Impact of beta blockades in the treatment of arrhythmias: from bench to bedside

Activation and application of β-adrenergic pathways/agonists in the heart is the most powerful endogenous way to increase the mechanical performance of cardiac tissues to meet the requirements of a fight-or-flight situation or stress. On the other hand, sustained activation of cardiac β-receptors initiates maladaptive remodeling of the myocardium leading to cardiomyopathies and heart failure. Because both acute and chronic stimulation of β-adrenoceptors are arrhythmogenic, the application of β-receptor blockers exerts effective antiarrhytmic actions at both short and long time scale. As a class of antiarrhythmics, β -blockers have a fundamental pharmacologic property that attenuates the effects of competitive adrenergic receptors. However, the net clinical effects of the different β-receptor blockers may vary quantitatively because of variations in associated intrinsic sympathomimetic agonism and in their intrinsic potency for binding to beta-receptors.
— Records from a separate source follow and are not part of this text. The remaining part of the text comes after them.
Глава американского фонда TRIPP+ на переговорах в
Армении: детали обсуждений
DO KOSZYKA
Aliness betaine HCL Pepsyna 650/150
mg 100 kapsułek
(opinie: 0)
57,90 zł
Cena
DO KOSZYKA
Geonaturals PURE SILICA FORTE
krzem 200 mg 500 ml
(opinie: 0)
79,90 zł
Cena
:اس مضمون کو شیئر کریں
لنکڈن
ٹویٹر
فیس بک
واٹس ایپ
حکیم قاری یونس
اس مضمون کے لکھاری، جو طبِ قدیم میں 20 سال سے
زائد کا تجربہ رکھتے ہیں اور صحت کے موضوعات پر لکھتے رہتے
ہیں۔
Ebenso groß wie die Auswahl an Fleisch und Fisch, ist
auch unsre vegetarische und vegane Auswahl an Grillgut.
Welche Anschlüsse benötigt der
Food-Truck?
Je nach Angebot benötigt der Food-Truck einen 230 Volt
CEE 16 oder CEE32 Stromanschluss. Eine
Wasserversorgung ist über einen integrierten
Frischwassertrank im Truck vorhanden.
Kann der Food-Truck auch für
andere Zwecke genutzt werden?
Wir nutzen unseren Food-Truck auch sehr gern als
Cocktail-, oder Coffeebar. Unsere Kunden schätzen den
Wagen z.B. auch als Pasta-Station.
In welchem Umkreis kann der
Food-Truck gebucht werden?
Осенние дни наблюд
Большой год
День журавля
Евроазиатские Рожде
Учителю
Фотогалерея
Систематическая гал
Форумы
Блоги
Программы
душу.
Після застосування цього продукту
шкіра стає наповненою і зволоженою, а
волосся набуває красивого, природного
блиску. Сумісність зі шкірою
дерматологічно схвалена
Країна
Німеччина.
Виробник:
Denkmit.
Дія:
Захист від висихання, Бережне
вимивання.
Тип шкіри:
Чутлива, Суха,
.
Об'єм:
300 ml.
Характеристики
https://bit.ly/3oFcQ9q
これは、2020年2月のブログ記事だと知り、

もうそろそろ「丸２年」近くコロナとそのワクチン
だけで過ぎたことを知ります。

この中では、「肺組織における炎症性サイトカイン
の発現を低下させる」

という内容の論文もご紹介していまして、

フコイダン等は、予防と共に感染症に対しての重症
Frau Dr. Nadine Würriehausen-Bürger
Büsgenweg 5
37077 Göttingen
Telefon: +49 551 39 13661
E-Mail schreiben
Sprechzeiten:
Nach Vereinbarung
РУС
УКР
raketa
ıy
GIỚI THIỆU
These individual drugs also differ in their selectivity for β1, β2 and β3-receptors; some β-blockers are β1-selective blockers, and others are nonselective β1/β2/β3-blockers. Evolving data from clinical trials suggest that there are clinically significant differences among this class of drugs. Recent evidence also suggests that the antiarrhythmic actions of certain β blockers extend beyond the ventricular tissue to encompass atrial cells and help maintain sinus rhythm in patients with atrial fibrillation. Physiological, and pharmacological properties of the β-adrenoceptor related signaling, the role of β receptor subtypes, consequences of acute and long term β-adrenergic stimulation and the underlying proarrhythmic mechanisms, including the changes in cardiac ion currents and Ca²⁺ handling, are discussed in this symposium together with the clinical relevance of cardioprotective β-blocking therapy.